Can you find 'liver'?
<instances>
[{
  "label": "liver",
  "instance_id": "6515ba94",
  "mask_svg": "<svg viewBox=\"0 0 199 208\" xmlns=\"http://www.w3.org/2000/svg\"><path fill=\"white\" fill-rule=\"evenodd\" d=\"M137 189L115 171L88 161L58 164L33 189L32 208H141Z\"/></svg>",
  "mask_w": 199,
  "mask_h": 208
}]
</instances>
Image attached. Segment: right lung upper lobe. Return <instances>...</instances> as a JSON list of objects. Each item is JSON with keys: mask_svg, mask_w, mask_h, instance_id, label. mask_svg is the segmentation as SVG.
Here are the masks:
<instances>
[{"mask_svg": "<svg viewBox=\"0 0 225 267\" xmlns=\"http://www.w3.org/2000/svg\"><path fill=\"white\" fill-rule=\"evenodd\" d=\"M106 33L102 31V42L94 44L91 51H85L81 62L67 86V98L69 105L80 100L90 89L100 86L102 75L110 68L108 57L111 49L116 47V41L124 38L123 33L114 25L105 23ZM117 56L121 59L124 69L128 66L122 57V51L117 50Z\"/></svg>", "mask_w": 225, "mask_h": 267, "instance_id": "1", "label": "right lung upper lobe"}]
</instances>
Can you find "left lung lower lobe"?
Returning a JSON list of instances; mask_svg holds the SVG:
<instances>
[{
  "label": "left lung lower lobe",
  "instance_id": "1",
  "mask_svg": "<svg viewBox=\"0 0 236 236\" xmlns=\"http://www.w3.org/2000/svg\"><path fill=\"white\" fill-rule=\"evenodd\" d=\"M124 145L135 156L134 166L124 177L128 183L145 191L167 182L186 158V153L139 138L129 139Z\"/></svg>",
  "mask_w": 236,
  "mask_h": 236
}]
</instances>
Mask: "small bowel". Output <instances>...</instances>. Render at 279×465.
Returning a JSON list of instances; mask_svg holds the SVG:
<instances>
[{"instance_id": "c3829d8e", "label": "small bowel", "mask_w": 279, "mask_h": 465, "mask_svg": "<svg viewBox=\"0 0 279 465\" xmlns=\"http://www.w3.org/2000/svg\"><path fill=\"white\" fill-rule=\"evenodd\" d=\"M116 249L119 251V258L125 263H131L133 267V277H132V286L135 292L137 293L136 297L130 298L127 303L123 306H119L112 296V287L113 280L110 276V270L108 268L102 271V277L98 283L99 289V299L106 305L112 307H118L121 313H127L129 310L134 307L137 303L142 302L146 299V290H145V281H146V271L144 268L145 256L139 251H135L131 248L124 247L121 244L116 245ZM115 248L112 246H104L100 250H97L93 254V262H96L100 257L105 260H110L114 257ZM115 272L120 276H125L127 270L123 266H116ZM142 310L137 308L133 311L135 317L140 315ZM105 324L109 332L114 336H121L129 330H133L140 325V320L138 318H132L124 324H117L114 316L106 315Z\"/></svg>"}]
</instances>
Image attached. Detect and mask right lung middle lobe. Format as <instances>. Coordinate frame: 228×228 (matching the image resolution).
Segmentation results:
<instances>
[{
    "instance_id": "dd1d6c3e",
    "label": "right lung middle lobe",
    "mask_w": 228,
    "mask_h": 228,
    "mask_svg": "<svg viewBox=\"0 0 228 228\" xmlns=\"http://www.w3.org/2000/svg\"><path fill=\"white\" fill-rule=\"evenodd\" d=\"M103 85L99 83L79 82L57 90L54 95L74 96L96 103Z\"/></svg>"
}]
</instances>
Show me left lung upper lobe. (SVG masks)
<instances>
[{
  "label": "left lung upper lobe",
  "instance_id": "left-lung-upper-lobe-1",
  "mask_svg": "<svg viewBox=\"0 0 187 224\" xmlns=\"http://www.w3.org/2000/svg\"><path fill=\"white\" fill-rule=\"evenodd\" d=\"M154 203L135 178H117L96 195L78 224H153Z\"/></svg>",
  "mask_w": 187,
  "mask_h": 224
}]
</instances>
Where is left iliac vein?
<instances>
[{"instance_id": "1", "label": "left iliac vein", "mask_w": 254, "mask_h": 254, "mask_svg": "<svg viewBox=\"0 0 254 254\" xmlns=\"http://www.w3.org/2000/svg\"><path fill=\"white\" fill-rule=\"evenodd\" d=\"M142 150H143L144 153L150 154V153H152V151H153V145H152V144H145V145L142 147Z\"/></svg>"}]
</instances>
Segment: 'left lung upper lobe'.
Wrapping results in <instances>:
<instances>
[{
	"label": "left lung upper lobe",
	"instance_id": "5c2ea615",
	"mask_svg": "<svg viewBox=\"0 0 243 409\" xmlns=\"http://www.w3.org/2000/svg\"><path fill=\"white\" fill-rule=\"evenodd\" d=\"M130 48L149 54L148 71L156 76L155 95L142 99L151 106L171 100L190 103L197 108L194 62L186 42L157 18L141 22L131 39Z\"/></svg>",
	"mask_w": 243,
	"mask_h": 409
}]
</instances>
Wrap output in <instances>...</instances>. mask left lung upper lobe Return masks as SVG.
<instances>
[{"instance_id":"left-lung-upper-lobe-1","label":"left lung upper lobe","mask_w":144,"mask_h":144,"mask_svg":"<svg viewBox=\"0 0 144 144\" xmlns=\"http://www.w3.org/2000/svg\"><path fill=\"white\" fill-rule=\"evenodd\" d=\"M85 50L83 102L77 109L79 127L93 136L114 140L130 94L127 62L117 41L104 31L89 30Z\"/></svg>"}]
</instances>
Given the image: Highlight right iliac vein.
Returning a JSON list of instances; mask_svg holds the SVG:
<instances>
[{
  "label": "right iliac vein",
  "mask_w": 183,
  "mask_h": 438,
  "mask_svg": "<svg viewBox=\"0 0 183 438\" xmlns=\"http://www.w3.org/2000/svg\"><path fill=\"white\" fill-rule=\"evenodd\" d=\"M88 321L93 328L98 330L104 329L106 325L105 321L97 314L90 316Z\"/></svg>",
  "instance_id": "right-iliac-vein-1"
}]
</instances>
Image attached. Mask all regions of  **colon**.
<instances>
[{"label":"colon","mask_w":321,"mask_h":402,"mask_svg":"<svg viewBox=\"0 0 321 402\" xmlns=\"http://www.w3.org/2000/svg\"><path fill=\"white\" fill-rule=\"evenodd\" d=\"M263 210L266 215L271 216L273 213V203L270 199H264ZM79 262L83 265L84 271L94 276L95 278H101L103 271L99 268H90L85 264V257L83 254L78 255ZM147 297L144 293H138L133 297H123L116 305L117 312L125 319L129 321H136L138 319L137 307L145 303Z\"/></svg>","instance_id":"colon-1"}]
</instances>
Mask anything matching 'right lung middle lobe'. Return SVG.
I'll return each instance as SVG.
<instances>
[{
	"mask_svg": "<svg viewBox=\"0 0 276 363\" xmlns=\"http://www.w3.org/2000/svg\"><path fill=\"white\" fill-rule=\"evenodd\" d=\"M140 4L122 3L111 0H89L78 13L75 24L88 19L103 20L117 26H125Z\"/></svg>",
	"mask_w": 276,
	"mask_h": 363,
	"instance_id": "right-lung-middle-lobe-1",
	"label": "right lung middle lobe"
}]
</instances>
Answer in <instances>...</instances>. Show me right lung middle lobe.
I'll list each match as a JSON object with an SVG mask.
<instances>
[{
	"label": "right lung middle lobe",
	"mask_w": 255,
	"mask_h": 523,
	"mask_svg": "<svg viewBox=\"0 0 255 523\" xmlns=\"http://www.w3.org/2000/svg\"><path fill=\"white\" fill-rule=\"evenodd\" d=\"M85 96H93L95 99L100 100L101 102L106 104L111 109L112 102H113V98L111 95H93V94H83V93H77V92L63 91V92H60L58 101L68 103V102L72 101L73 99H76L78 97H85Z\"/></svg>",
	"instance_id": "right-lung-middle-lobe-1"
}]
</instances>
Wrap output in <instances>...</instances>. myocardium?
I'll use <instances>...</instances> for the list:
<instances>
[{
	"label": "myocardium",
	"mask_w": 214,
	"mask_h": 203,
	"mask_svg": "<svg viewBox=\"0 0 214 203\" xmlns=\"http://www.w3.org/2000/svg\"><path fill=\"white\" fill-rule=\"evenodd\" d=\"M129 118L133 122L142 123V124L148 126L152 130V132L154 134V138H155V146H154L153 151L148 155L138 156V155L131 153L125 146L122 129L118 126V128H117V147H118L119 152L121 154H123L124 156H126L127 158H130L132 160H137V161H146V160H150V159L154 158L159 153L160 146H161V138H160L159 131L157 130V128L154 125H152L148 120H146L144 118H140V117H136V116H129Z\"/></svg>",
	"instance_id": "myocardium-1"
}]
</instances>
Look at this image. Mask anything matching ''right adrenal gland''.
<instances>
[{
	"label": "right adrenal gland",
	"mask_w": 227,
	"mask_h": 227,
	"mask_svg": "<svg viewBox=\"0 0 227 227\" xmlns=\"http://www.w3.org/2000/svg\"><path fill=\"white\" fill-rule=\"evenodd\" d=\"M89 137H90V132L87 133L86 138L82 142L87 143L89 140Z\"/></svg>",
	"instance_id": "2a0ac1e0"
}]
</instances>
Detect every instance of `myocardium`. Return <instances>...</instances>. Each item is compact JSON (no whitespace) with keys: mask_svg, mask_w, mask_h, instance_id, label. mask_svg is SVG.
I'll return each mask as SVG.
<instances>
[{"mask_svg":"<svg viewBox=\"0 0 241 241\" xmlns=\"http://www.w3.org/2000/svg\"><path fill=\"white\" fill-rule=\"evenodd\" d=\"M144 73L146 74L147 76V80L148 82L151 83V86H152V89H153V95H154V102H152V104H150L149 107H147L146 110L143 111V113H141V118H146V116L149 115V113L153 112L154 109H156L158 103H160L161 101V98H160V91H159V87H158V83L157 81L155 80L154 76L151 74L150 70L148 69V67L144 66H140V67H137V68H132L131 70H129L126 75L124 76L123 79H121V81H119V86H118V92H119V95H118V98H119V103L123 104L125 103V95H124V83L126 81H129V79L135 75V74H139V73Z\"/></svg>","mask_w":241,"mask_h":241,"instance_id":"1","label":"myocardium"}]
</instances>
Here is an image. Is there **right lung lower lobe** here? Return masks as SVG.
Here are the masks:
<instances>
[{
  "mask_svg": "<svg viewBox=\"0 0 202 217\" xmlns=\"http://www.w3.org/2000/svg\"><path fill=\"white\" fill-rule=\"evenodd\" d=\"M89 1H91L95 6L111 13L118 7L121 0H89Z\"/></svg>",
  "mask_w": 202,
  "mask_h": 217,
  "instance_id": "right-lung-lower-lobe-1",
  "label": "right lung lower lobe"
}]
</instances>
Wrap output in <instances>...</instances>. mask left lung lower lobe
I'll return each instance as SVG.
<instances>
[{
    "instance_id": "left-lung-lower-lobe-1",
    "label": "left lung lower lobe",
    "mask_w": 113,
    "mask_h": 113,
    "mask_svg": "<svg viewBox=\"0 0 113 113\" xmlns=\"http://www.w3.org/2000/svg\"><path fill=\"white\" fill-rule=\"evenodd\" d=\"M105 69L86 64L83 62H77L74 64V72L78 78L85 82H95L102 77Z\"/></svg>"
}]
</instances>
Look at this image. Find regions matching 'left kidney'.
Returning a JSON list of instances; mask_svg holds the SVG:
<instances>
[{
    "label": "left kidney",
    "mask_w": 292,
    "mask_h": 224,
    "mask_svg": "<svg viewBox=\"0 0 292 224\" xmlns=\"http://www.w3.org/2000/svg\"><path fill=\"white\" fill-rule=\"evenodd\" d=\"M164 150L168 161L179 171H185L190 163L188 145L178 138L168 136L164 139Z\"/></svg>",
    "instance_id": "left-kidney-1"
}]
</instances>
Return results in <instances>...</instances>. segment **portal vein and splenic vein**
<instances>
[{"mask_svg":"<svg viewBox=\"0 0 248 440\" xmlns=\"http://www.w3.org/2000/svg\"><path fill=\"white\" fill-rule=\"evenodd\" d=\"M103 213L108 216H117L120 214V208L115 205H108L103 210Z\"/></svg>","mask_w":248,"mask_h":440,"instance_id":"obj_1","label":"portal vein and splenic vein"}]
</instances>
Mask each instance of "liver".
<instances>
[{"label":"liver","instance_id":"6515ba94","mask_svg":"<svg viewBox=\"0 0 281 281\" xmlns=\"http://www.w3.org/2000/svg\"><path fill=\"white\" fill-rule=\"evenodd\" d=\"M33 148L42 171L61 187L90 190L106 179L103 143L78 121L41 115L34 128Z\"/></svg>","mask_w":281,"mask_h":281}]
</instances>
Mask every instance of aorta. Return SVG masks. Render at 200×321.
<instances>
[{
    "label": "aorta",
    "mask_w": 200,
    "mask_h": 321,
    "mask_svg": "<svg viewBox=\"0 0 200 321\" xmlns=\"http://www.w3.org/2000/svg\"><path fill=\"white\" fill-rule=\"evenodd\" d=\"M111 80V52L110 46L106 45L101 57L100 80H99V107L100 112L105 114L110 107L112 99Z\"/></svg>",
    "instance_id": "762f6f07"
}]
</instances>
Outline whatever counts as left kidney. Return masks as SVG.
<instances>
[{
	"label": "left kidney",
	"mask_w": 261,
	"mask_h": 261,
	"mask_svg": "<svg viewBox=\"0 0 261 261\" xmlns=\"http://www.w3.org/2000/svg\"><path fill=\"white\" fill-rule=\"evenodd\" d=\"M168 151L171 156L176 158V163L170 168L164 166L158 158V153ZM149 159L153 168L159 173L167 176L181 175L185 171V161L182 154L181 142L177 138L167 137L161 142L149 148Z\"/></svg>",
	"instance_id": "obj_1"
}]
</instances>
· · · ·
→ **GIVEN TASK**
Extract each line of the data above that contains the word "lower".

→ **EXERCISE SOLUTION**
Can you find "left lung lower lobe"?
  "label": "left lung lower lobe",
Here is an image. Is there **right lung lower lobe** here? Return masks as SVG.
  "instance_id": "right-lung-lower-lobe-1",
  "label": "right lung lower lobe"
Wrap output in <instances>...</instances>. mask left lung lower lobe
    "instance_id": "left-lung-lower-lobe-1",
    "label": "left lung lower lobe",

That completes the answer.